I know. We tried to implement process_vm_mmap and process_vm_splice:

https://lkml.org/lkml/2018/1/9/32
https://patchwork.kernel.org/project/linux-mm/cover/155836064844.2441.10911127801797083064.stgit@localhost.localdomain/

Thanks,
Andrei

On Fri, Jul 02, 2021 at 03:44:41PM -0700, Andy Lutomirski wrote:
> On 4/13/21 10:52 PM, Andrei Vagin wrote:
> 
> > process_vm_exec has two modes:
> > 
> > * Execute code in an address space of a target process and stop on any
> >   signal or system call.
> 
> We already have a perfectly good context switch mechanism: context
> switches.  If you execute code, you are basically guaranteed to be
> subject to being hijacked, which means you pretty much can't allow
> syscalls.  But there's a lot of non-syscall state, and I think context
> switching needs to be done with extreme care.
> 
> (Just as example, suppose you switch mms, then set %gs to point to the
> LDT, then switch back.  Now you're in a weird state.  With %ss the plot
> is a bit thicker.  And there are emulated vsyscalls and such.)
> 
> If you, PeterZ, and the UMCG could all find an acceptable, efficient way
> to wake-and-wait so you can switch into an injected task in the target
> process and switch back quickly, then I think a much nicer solution will
> become available.

I know about umcg and I even did a prototype that used fuxet_swap (the
previous attempt of umcg). Here are a few problems and maybe you will
have some ideas on how to solve them.

The main question is how to hijack a stub process where a guest code is
executing. We need to trap system calls, memory faults, and other
exceptions and handle them in the Sentry (supervisor/kernel). All
interested events except system calls generate signals. We can use
seccomp to get signals on system calls too. In my prototype, a guest
code is running in stub processes. One stub process is for each guest
address space. In a stub process, I set a signal handler for SIGSEGV,
SIGBUS, SIGFPE, SIGSYS, SIGILL, set an alternate signal stack, and set
seccomp rules. The signal handler communicates with the Sentry
(supervisor/kernel) via shared memory and uses futex_swap to make fast
switches to the Sentry and back to a stub process.

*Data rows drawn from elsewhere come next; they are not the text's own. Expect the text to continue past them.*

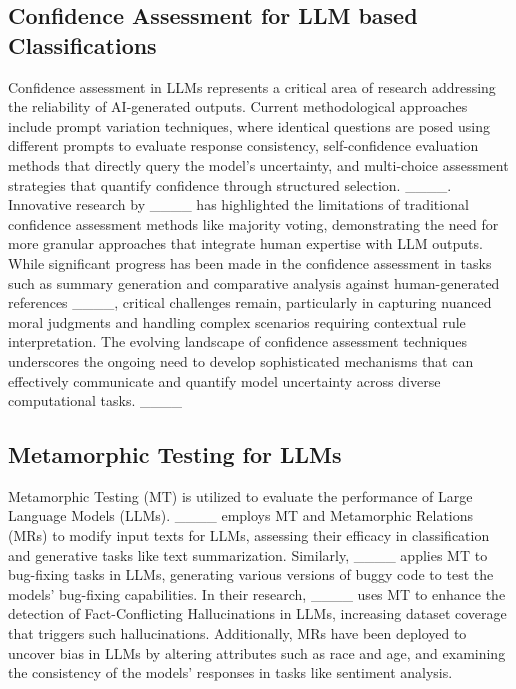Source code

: \subsection{Confidence Assessment for LLM based Classifications}
Confidence assessment in LLMs represents a critical area of research addressing the reliability of AI-generated outputs. Current methodological approaches include prompt variation techniques, where identical questions are posed using different prompts to evaluate response consistency, self-confidence evaluation methods that directly query the model's uncertainty, and multi-choice assessment strategies that quantify confidence through structured selection. ____. Innovative research by ____ has highlighted the limitations of traditional confidence assessment methods like majority voting, demonstrating the need for more granular approaches that integrate human expertise with LLM outputs. While significant progress has been made in the confidence assessment in tasks such as summary generation and comparative analysis against human-generated references ____, 
critical challenges remain, particularly in capturing nuanced moral judgments and handling complex scenarios requiring contextual rule interpretation. The evolving landscape of confidence assessment techniques underscores the ongoing need to develop sophisticated mechanisms that can effectively communicate and quantify model uncertainty across diverse computational tasks. ____


\subsection{Metamorphic Testing for LLMs}
Metamorphic Testing (MT) is utilized to evaluate the performance of Large Language Models (LLMs). ____ employs MT and Metamorphic Relations (MRs) to modify input texts for LLMs, assessing their efficacy in classification and generative tasks like text summarization. Similarly, ____ applies MT to bug-fixing tasks in LLMs, generating various versions of buggy code to test the models' bug-fixing capabilities. In their research, ____ uses MT to enhance the detection of Fact-Conflicting Hallucinations in LLMs, increasing dataset coverage that triggers such hallucinations. Additionally, MRs have been deployed to uncover bias in LLMs by altering attributes such as race and age, and examining the consistency of the models' responses in tasks like sentiment analysis.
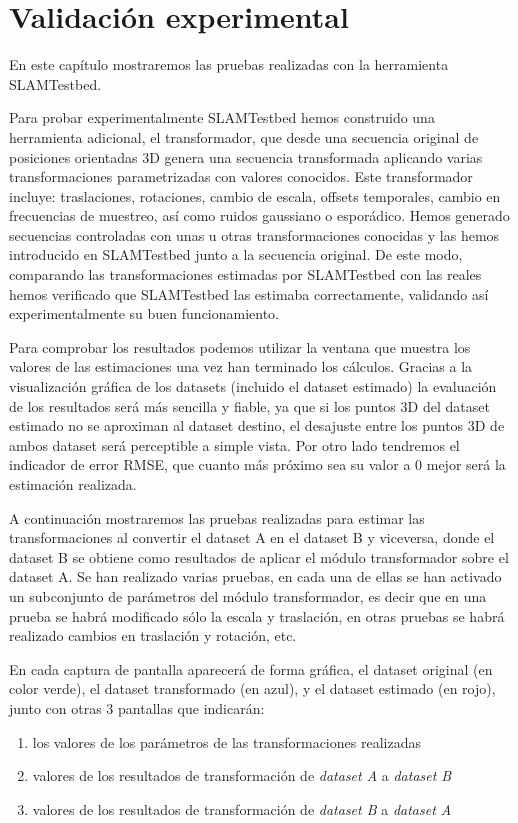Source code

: \newpage
\chapter{Validación experimental} \label{cap:experimentos}
En este capítulo mostraremos las pruebas realizadas con la herramienta SLAMTestbed.

Para probar experimentalmente SLAMTestbed hemos construido una herramienta adicional, el transformador, que desde una secuencia original de posiciones orientadas 3D genera una secuencia transformada aplicando varias transformaciones parametrizadas con valores conocidos. Este transformador incluye: traslaciones, rotaciones, cambio de escala, offsets temporales, cambio en frecuencias de muestreo, así como ruidos gaussiano o esporádico.
Hemos generado secuencias controladas con unas u otras transformaciones conocidas y las hemos introducido en SLAMTestbed junto a la secuencia original. De este modo, comparando las transformaciones estimadas por SLAMTestbed con las reales hemos verificado que SLAMTestbed las estimaba correctamente, validando así experimentalmente su buen funcionamiento.

Para comprobar los resultados podemos utilizar la ventana que muestra los valores de las estimaciones una vez han terminado los cálculos. Gracias a la visualización gráfica de los datasets (incluido el dataset estimado) la evaluación de los resultados será más sencilla y fiable, ya que si los puntos 3D del dataset estimado no se aproximan al dataset destino, el desajuste entre los puntos 3D de ambos dataset será perceptible a simple vista. 
Por otro lado tendremos el indicador de error RMSE, que cuanto más próximo sea su valor a 0 mejor será la estimación realizada.

A continuación mostraremos las pruebas realizadas para estimar las transformaciones al convertir el dataset A en el dataset B y viceversa, donde el dataset B se obtiene como resultados de aplicar el módulo transformador sobre el dataset A.
Se han realizado varias pruebas, en cada una de ellas se han activado un subconjunto de parámetros del módulo transformador, es decir que en una prueba se habrá modificado sólo la escala y traslación, en otras pruebas se habrá realizado cambios en traslación y rotación, etc.

En cada captura de pantalla aparecerá de forma gráfica, el dataset original (en color verde), el dataset transformado (en azul), y el dataset estimado (en rojo), junto con otras 3 pantallas que indicarán:
\begin{enumerate}
 \item{los valores de los parámetros de las transformaciones realizadas} 
 \item{valores de los resultados de transformación de \textit{dataset A} a \textit{dataset B}}
 \item{valores de los resultados de transformación de \textit{dataset B} a \textit{dataset A}}
\end{enumerate}

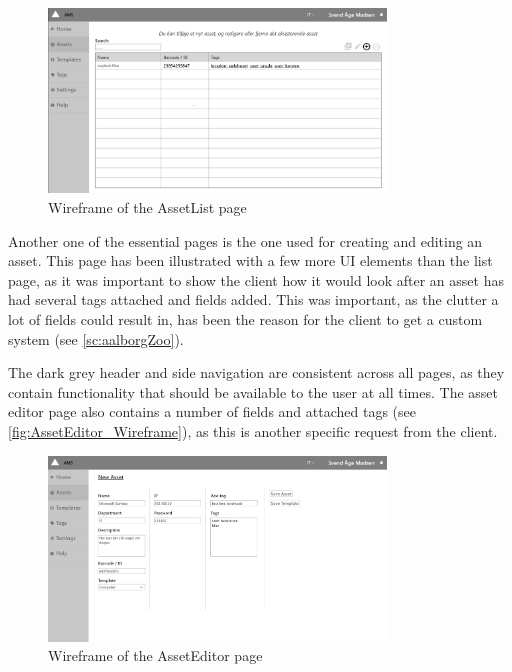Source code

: \begin{figure}[H]
    \centering
    \includegraphics[width=0.8\textwidth]{figures/wireframes/AssetList_Wireframe.png}
    \caption{Wireframe of the AssetList page}
    \label{fig:AssetList_Wireframe}
\end{figure}

Another one of the essential pages is the one used for creating and editing an asset. This page has been illustrated with a few more UI elements than the list page, as it was important to show the client how it would look after an asset has had several tags attached and fields added.
This was important, as the clutter a lot of fields could result in, has been the reason for the client to get a custom system (see \autoref{sc:aalborgZoo}).
\par
The dark grey header and side navigation are consistent across all pages, as they contain functionality that should be available to the user at all times. The asset editor page also contains a number of fields and attached tags (see \autoref{fig:AssetEditor_Wireframe}), as this is another specific request from the client.

\begin{figure}[H]
    \centering
    \includegraphics[width=0.8\textwidth]{figures/wireframes/AssetEditor_Wireframe.png}
    \caption{Wireframe of the AssetEditor page}
    \label{fig:AssetEditor_Wireframe}
\end{figure}

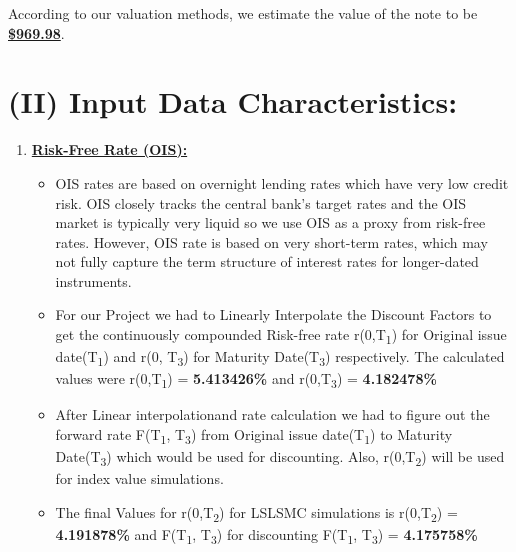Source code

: \documentclass[12pt,a4paper]{article}
\begin{document}
\vspace{0.5cm}
According to our valuation methods, we estimate the value of the note to be \underline{\textbf{\$969.98}}.

\clearpage  %

\section*{(II) Input Data Characteristics:}
\begin{enumerate}
\label{app:ois}
\item \underline{\textbf{Risk-Free Rate (OIS):}}
	\begin{itemize}
	\item  OIS rates are based on overnight lending rates which have very low credit risk. OIS closely tracks the central bank's target rates and the OIS market is typically very liquid so we use OIS as a proxy from risk-free rates. However, OIS rate is based on very short-term rates, which may not fully capture the term structure of interest rates for longer-dated instruments.
	\item For our Project we had to Linearly Interpolate the Discount Factors to get the continuously compounded Risk-free rate r(0,T\textsubscript{1}) for Original issue date(T\textsubscript{1}) and  r(0, T\textsubscript{3}) for Maturity Date(T\textsubscript{3}) respectively. The calculated values were r(0,T\textsubscript{1}) = \textbf{5.413426\%} and r(0,T\textsubscript{3}) = \textbf{4.182478\%}
	\item After Linear interpolationand rate calculation we had to figure out the forward rate F(T\textsubscript{1}, T\textsubscript{3}) from Original issue date(T\textsubscript{1}) to Maturity Date(T\textsubscript{3}) which would be used for discounting. Also, r(0,T\textsubscript{2}) will be used for index value simulations.
	\item The final Values for  r(0,T\textsubscript{2})  for LSLSMC simulations is r(0,T\textsubscript{2}) = \textbf{4.191878\%} and  F(T\textsubscript{1}, T\textsubscript{3}) for discounting  F(T\textsubscript{1}, T\textsubscript{3}) = \textbf{4.175758\%}
	\end{itemize}




\end{enumerate}
\end{document}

Here are a few problems. First, we have a signal handler code, its
stack, and a shared memory region in a guest address space, and we need
to guarantee that a guest code will not be able to use them to do
something unexpected.

The second problem is performance. It is much faster if we compare it
with the ptrace platform, but it is still a few times slower than
process_vm_exec. Signal handling is expensive. The kernel has to
generate a signal frame, execute a signal handler, and then it needs to
call rt_sigreturn. Futex_swap makes fast context switches, but it is
still slower than process_vm_exec. UMCG should be faster because it
doesn’t have a futex overhead.

Andy, what do you think about the idea to rework process_vm_exec so that
it executes code and syscalls in the context of a target process?
Maybe you see other ways how we can “hijack” a remote process?

Thanks,
Andrei

> 
> > 
> > * Execute a system call in an address space of a target process.
> 
> I could get behind this, but there are plenty of cans of worms to watch
> out for.  Serious auditing would be needed.